我有以下代码,效果很好:
rows = diary_HTML.xpath('//*[@id="main"]/div[2]/table/tbody/tr')
food_diary = rows.collect do |row|
detail = {}
[
["Food", 'td[1]/text()'],
["Calories", 'td[2]/text()'],
["Carbs", 'td[3]/text()'],
["Fat", 'td[4]/text()'],
["Protein", 'td[5]/text()'],
["Cholest", 'td[6]/text()'],
].each do |name, xpath|
detail[name] = row.at_xpath(xpath).to_s.strip
end
detail
end
然而,“食物”td不仅包括文字,还包括我想要获取文字的链接。
我知道我可以使用'td[1]/a/text()'
来获取链接文字,但我该怎么做?
'td[1]/a/text()' or 'td[1]/text()'
已编辑 - 已添加代码段
我试图在第一行包含<tr class="meal_header">
<td class="first alt">Breakfast</td>
,其他行包含其他常规tds,而排除底行的td1。
<tr class="meal_header">
<td class="first alt">Breakfast</td>
<td class="alt">Calories</td>
<td class="alt">Carbs</td>
<td class="alt">Fat</td>
<td class="alt">Protein</td>
<td class="alt">Sodium</td>
<td class="alt">Sugar</td>
</tr>
<tr>
<td class="first alt">
<a onclick="showEditFood(3992385560);" href="#">Hovis (Uk - White Bread (40g) Toasted With Flora Light Marg, 2 slice</a> </td>
<td>262</td>
<td>36</td>
<td>9</td>
<td>7</td>
<td>0</td>
<td>3</td>
</tr>
<tr class="bottom">
<td class="first alt" style="z-index: 10">
<a href="/food/add_to_diary?meal=0" class="add_food">Add Food</a>
<div class="quick_tools">
<a href="#quick_tools_0" class="toggle_diary_options">Quick Tools</a>
<div id="quick_tools_0" class="quick_tools_options hidden">
<ul>
<li><a onclick="showLightbox(200, 250, '/food/quick_add?meal=0&date=2013-04-15'); return false;">Quick add calories</a></li>
<li><a href="/meal/new?meal=0">Remember meal</a></li>
<li><a href="/food/copy_meal?date=2013-04-15&from_date=2013-04-14&meal=0&username=nickwild1">Copy yesterday</a></li>
<li><a href="#recent_meals_0" class="toggle_diary_options">Copy from date</a></li>
<li><a href="#recent_meals_copy_to_0" class="toggle_diary_options">Copy to date</a></li>
</ul>
</div>
<div id="recent_meals_0" class="recent_meal_options hidden">
<ul id="recent_meal_options_0">
<li class="header">Copy from which date?</li>
<li><a href="/food/copy_meal?date=2013-04-15&from_date=2013-04-14&meal=0&username=nickwild1">Sunday, April 14</a></li>
<li><a href="/food/copy_meal?date=2013-04-15&from_date=2013-04-13&meal=0&username=nickwild1">Saturday, April 13</a></li>
</ul>
</div>
</div>
</td>
<td>285</td>
<td>39</td>
<td>9</td>
<td>10</td>
<td>0</td>
<td>3</td>
<td></td>
答案 0 :(得分:2)
简短的回答是:使用Nokogiri::XML::Element#text
,它会给出元素和子元素的文本(例如你的a
)。
你也可以清理一下这段代码:
keys = ["Food", "Calories", "Carbs", "Fat", "Protein", "Cholest"]

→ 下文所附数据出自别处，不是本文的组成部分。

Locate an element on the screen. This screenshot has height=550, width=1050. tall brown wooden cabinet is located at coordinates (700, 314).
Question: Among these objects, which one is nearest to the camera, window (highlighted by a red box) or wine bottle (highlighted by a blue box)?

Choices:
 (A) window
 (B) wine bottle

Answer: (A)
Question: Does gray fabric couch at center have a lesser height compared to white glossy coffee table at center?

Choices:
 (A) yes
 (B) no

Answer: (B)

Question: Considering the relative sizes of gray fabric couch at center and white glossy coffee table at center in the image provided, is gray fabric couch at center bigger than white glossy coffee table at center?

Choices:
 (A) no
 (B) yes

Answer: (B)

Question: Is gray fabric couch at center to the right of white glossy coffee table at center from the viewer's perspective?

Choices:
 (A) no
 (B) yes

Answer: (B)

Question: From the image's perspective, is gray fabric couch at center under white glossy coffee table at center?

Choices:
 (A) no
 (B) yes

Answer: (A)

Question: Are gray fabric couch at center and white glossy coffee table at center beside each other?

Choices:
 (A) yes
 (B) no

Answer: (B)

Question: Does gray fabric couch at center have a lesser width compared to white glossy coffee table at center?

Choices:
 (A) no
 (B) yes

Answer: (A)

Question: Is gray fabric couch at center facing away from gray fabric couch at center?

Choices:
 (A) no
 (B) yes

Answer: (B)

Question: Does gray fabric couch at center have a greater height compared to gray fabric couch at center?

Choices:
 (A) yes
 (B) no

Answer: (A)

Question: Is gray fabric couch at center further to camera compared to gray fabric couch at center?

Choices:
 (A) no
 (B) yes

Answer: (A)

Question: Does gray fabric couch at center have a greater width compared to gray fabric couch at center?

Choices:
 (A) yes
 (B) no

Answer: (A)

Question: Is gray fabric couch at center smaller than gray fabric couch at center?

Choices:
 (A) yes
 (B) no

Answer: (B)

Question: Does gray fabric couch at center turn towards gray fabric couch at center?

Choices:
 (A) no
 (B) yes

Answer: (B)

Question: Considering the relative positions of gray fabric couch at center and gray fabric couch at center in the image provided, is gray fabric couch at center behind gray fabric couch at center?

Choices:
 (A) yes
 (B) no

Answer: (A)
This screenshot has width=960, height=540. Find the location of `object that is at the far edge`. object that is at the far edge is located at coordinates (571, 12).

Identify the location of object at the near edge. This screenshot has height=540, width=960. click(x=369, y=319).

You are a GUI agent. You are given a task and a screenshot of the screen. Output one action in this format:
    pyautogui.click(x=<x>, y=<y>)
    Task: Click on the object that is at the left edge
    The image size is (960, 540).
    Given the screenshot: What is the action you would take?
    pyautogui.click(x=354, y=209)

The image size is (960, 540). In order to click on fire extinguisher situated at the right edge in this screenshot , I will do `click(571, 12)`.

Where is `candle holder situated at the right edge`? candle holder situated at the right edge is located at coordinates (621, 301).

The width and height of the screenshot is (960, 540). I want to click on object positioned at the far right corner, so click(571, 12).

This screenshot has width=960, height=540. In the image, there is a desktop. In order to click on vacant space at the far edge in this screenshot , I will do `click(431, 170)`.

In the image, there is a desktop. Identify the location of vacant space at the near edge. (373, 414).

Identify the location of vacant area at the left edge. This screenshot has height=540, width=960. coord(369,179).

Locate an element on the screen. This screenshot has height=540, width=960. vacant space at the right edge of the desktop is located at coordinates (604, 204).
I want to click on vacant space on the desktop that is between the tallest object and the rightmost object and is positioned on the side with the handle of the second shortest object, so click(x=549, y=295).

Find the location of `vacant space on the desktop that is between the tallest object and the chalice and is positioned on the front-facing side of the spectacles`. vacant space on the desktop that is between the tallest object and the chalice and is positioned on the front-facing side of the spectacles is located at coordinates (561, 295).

food_diary = rows.collect do |row|
Hash[keys.zip row.search('td').map(&:text)]
end
作为最后一个提示,避免在xtml中使用xpath,css会更好。
答案 1 :(得分:1)
我认为你可以通过在xpath中没有明确的text()
提取时改变查看元素内容的逻辑来实现这一点
rows = diary_HTML.xpath('//*[@id="main"]/div[2]/table/tbody/tr')
food_diary = rows.collect do |row|
detail = {}
[
["Food", 'td[1]'],
["Calories", 'td[2]/text()'],
["Carbs", 'td[3]/text()'],
["Fat", 'td[4]/text()'],
["Protein", 'td[5]/text()'],
["Cholest", 'td[6]/text()'],
].each do |name, xpath|
if xpath.include?('/text()')
detail[name] = row.at_xpath(xpath).to_s.strip
else
detail[name] = row.at_xpath(xpath).content.strip
end
end
detail
end
您还可以添加例如数组的符号,描述您如何提取数据,并有一个case
块,根据xpath
请注意,您也可以通过递归地遍历xpath返回的节点结构来执行您想要的操作,但如果您只是想忽略标记,链接等,这似乎有点过分。